Divers and anglers will now find her in 90 feet of water near Charlie's Reef, which was installed July 1999 roughly 28 miles due west of Red Fish Pass. More than a dozen artificial reefs lie within a 15-mile radius off Sanibel and Captiva, which enhances snorkeling, scuba diving and fishing.
A study by Florida Sea Grant and University of Florida researchers estimated anglers and divers who use Lee County artificial reefs spend nearly $60 million annually.
Before its final port, the historic relic docked in Key West at the Miami Dade Historical Maritime Museum until it began rusting through the bottom.
Breaking it down for parts would have netted close to a $250,000, but officials decided the more patriotic option was to donate it for an artificial reef.
"This ship is most likely one of the most historically significant pieces ever to be used for this purpose," said Campbell when the boat arrived at San Carlos Island. "It's all about honoring our veterans and providing a positive economic impact on our community."
Commissioned in 1935, the USS Mohawk was assigned to North Atlantic escort operations.

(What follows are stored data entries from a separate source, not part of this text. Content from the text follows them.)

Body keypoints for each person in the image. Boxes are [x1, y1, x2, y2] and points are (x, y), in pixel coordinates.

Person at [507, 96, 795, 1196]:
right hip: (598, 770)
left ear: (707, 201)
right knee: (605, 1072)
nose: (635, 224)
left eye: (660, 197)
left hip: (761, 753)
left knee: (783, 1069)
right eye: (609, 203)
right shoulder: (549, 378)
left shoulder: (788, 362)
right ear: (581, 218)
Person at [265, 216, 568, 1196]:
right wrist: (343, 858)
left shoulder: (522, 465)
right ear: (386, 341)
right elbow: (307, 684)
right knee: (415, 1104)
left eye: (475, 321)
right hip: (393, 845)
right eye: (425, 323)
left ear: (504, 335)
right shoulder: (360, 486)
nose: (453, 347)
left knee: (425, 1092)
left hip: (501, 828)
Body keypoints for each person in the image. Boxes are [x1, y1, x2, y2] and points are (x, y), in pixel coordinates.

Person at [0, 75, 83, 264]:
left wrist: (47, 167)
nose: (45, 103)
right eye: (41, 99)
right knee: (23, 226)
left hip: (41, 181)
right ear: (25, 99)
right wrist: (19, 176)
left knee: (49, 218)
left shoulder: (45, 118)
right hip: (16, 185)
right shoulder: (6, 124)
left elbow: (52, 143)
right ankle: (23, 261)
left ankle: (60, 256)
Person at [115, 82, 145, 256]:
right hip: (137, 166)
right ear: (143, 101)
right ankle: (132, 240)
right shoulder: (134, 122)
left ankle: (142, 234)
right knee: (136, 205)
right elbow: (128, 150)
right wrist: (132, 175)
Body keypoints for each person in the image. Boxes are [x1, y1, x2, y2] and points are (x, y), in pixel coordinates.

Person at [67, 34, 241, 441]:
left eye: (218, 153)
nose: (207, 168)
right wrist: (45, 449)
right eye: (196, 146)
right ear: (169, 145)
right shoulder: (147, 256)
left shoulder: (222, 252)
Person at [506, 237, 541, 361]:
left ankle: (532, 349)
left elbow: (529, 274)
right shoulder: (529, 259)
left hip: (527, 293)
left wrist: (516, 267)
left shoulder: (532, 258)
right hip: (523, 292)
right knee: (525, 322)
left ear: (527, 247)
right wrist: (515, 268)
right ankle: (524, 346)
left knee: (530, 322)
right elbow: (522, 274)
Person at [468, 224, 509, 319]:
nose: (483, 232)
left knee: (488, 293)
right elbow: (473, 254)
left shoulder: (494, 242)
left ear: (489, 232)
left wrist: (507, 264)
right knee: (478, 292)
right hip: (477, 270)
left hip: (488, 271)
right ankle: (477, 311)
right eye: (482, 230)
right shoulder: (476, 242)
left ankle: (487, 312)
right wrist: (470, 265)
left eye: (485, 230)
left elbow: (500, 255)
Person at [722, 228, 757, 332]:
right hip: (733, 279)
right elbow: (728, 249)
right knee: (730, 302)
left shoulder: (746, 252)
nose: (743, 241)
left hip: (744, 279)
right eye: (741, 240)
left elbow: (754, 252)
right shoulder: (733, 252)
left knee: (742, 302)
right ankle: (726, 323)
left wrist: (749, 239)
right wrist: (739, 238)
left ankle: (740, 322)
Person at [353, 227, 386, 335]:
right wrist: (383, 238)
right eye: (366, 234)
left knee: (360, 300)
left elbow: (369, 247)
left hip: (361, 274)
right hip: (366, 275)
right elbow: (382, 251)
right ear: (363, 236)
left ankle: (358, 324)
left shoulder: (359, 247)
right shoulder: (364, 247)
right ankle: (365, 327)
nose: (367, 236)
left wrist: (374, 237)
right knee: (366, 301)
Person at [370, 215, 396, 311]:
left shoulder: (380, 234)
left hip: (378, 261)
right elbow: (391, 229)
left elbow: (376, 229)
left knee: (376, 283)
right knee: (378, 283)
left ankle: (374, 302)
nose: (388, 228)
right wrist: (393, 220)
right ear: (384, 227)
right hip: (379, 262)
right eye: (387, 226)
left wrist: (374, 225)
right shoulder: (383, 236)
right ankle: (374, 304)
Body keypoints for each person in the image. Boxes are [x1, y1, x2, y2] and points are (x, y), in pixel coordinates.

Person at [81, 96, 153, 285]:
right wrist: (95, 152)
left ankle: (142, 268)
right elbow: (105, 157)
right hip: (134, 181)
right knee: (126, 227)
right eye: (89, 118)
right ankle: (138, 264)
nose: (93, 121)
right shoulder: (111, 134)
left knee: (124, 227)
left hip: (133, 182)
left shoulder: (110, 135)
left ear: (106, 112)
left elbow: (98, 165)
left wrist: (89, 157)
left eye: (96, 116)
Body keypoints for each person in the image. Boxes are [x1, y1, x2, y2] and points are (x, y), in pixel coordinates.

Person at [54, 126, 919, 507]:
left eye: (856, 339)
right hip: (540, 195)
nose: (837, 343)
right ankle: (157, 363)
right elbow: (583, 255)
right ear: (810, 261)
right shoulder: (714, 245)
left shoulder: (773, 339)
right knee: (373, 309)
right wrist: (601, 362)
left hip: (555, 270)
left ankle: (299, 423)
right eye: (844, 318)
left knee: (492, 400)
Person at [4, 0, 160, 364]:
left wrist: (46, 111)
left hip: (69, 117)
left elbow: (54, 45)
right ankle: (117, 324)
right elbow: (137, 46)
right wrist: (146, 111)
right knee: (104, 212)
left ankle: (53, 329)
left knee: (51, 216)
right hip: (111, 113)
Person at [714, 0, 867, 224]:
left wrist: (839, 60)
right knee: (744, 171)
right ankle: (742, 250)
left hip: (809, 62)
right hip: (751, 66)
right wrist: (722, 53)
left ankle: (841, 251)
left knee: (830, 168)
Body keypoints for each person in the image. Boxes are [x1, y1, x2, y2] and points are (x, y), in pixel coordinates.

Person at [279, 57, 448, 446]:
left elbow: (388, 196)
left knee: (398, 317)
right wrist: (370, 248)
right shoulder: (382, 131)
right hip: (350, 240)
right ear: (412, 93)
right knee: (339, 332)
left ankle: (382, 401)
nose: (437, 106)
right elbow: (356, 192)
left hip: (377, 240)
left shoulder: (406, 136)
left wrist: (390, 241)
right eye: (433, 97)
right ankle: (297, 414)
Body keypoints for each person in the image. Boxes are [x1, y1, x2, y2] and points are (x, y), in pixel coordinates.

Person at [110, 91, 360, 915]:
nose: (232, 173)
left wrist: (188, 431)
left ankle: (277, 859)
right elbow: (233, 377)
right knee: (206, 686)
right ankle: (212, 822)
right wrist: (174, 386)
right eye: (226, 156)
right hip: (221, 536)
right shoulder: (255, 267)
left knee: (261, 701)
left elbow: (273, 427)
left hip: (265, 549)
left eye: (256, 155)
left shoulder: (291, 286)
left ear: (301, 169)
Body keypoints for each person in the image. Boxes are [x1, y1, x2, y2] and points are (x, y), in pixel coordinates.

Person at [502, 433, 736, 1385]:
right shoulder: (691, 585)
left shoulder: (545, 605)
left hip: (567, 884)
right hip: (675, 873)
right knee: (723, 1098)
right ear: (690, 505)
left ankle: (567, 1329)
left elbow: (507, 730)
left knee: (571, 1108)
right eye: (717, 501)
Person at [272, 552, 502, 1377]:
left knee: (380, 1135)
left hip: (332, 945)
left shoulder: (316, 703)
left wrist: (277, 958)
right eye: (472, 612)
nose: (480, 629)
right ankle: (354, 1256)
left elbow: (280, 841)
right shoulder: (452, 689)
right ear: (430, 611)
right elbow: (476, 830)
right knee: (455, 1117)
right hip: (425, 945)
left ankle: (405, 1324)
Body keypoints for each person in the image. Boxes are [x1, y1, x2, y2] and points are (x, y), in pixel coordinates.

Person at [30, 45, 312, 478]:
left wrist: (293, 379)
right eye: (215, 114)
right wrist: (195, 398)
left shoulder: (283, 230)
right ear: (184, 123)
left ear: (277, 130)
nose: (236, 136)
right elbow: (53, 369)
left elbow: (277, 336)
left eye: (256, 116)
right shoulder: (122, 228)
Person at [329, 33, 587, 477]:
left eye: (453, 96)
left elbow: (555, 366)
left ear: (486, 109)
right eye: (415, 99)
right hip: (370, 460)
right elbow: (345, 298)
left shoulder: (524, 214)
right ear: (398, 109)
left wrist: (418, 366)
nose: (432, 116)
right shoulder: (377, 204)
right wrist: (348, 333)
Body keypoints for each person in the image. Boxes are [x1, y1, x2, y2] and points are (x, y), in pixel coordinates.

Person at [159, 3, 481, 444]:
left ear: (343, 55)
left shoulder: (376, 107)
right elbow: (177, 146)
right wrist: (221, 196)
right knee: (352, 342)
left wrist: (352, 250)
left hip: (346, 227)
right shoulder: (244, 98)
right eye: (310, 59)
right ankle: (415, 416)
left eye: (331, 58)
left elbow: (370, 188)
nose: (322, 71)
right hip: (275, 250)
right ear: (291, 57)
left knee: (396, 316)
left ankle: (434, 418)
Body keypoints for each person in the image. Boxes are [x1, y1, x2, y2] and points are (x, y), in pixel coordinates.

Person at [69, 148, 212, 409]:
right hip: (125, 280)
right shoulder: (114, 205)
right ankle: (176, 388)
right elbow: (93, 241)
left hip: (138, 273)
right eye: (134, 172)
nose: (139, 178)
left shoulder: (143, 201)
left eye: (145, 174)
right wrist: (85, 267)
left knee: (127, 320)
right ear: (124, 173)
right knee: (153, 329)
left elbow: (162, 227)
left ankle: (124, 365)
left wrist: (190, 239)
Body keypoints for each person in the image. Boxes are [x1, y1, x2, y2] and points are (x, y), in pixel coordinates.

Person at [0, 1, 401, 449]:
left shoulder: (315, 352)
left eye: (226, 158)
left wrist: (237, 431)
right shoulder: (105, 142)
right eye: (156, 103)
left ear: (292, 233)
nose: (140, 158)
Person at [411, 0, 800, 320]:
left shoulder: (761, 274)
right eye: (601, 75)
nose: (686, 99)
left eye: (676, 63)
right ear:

She launched 14 attacks against submarines between Aug. 27, 1942, and April 8, 1945.
Lee County's artificial reef program, active since the early 1990s, is funded by state, federal and private grants.
"It is a great honor," Campbell said "It's a once-in-a-lifetime opportunity for Lee County to be able to participate. This is the last ship of the Battle of the Atlantic, the last ship of what they call the famous class of ships."